## RECORDS FOR THE EXERCISE
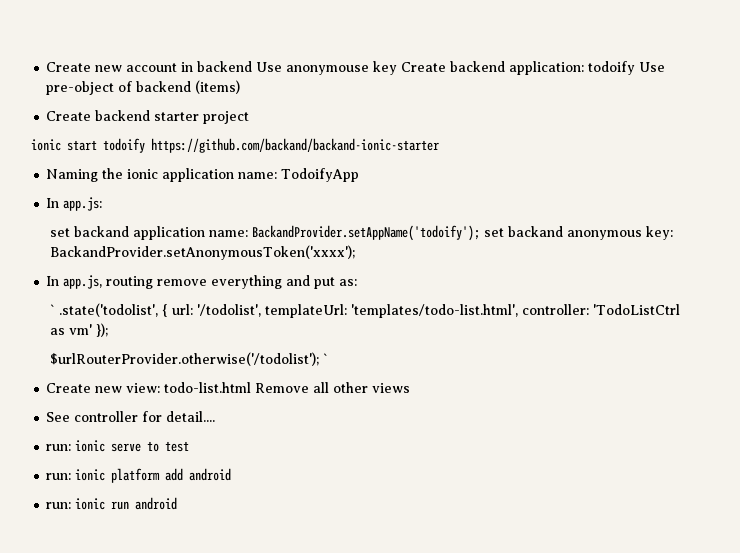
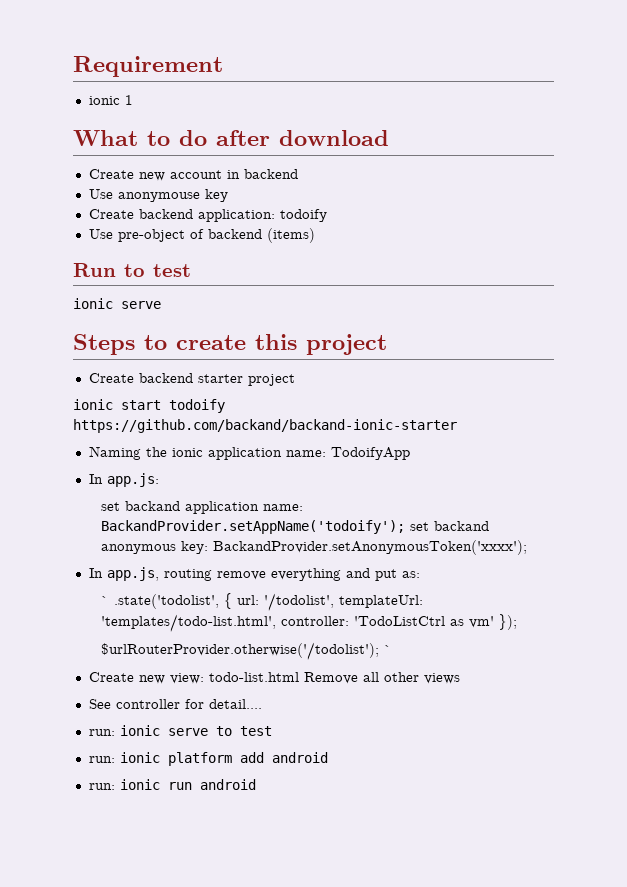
(46, 67) none -> [73,56,223,77] [88,95,133,105] [73,130,389,146] Requirement // ionic 1 // What to do after download //
(253, 66) none -> (298, 174) //
(398, 68) none -> (228, 195) //
(636, 68) none -> (327, 215) //
(241, 87) none -> [73,263,191,277] [73,298,161,309] [73,334,387,355] // Run to test // ionic serve // Steps to create this project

## ACTION ITEM
Go through the entries and copy every line with "ionic".

## RESULT OF THE TASK
(46, 67) none -> [73,56,223,77] [88,95,133,105] [73,130,389,146] Requirement // ionic 1 // What to do after download //
(241, 87) none -> [73,263,191,277] [73,298,161,309] [73,334,387,355] // Run to test // ionic serve // Steps to create this project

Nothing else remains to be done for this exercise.